Start of Data to use

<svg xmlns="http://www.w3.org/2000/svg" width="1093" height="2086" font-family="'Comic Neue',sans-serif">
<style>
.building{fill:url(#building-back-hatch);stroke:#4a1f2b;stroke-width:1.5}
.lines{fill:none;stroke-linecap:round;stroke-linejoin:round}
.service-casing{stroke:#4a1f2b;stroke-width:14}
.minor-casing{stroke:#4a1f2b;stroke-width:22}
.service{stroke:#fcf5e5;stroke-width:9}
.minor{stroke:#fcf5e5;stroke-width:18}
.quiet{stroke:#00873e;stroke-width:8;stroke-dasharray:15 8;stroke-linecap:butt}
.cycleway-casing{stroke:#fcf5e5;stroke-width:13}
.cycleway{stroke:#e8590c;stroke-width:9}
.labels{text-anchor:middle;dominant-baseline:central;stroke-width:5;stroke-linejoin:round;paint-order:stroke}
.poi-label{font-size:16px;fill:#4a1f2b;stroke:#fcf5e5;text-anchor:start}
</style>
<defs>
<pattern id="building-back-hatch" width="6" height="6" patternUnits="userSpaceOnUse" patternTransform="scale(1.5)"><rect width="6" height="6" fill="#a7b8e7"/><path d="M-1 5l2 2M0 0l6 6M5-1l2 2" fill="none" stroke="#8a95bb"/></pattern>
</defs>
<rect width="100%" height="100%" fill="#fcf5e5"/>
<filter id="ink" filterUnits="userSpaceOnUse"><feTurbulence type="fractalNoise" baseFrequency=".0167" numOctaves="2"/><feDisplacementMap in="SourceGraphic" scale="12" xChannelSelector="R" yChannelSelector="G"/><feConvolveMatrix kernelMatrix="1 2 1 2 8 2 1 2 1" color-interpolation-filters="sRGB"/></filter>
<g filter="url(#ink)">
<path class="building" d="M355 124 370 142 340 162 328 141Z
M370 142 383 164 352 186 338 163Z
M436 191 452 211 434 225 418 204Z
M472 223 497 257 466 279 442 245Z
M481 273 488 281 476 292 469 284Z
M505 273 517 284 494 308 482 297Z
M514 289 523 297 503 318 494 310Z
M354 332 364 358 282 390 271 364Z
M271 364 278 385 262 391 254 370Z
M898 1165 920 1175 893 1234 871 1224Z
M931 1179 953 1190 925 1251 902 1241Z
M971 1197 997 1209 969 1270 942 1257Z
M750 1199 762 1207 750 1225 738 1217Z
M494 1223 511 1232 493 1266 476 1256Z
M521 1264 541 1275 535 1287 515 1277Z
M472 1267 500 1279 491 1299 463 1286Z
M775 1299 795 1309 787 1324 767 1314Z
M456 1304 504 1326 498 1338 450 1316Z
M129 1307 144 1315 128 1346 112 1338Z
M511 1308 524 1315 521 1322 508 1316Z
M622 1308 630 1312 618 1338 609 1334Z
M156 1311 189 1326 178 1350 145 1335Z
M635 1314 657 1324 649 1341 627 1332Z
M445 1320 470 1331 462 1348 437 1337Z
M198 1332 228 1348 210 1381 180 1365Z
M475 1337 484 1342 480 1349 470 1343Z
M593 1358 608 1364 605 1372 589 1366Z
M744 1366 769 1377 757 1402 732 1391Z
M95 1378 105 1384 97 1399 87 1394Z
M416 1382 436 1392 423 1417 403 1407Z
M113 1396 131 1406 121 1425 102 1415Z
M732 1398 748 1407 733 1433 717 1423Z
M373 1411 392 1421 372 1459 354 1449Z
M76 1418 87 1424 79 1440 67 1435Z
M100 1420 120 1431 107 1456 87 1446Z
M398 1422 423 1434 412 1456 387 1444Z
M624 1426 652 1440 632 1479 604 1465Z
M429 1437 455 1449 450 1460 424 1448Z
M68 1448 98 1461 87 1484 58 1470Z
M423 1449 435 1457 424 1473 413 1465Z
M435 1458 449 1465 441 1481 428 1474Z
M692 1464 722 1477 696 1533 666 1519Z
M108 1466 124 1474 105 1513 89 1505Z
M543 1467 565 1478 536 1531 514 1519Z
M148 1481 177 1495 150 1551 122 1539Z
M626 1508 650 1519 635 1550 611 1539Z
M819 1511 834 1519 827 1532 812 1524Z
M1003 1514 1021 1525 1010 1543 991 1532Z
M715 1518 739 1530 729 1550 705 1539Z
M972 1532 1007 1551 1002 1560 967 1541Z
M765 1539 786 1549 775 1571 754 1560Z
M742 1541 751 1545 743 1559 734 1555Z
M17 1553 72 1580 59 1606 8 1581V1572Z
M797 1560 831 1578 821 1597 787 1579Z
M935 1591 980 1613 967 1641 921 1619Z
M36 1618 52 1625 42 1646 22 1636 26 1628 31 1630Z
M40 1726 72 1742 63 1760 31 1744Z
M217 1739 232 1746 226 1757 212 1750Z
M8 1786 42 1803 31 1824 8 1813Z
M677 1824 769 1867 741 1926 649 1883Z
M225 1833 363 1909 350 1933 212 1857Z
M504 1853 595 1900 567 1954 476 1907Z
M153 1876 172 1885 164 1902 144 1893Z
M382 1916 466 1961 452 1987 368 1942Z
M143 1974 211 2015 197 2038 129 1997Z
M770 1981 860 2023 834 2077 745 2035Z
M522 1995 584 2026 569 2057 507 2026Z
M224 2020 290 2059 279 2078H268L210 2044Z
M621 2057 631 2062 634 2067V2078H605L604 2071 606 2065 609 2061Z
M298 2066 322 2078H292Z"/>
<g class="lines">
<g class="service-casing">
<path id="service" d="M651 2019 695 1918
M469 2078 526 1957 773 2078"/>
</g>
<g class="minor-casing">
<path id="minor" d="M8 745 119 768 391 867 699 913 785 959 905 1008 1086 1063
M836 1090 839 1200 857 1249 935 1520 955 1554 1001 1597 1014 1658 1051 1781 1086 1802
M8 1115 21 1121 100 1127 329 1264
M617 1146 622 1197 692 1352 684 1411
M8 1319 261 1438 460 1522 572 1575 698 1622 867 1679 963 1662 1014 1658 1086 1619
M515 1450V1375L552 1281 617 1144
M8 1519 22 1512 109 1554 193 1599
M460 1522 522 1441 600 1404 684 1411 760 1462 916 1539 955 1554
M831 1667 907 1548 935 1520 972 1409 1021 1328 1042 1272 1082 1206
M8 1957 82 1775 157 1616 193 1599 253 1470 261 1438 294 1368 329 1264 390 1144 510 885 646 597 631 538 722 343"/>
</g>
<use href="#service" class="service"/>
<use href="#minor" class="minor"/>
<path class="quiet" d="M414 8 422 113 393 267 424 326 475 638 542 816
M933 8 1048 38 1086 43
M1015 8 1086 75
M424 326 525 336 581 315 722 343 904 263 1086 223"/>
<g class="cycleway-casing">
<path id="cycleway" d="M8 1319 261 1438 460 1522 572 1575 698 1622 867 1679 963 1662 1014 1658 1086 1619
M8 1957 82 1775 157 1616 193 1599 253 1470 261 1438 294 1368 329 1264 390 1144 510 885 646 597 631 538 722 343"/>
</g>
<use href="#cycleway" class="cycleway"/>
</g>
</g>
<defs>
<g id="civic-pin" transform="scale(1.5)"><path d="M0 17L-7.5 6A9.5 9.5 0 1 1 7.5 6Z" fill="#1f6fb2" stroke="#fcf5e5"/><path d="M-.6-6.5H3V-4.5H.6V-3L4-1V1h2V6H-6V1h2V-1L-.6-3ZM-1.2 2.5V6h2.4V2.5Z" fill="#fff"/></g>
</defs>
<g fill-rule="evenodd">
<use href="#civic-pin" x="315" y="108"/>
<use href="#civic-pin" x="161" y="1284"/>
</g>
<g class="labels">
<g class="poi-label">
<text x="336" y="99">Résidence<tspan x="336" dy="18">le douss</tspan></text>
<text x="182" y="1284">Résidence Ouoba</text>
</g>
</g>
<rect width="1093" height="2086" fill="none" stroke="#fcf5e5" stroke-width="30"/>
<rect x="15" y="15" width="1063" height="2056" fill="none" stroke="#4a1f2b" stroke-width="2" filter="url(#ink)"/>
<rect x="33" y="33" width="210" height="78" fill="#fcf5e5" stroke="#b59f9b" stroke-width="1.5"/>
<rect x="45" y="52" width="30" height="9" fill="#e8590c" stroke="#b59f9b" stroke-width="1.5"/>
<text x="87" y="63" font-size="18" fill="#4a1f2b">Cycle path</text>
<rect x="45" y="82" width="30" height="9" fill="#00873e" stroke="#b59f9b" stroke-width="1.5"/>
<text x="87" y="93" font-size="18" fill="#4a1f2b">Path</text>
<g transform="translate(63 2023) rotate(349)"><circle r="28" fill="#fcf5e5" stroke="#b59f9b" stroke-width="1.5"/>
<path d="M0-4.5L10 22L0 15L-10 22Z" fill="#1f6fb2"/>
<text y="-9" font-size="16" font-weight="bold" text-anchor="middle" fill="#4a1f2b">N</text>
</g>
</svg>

End of Data to use

→ To do: Go through the data above and copy each line that holds the word "lines".

→ Finished exercise:
.lines{fill:none;stroke-linecap:round;stroke-linejoin:round}
<g class="lines">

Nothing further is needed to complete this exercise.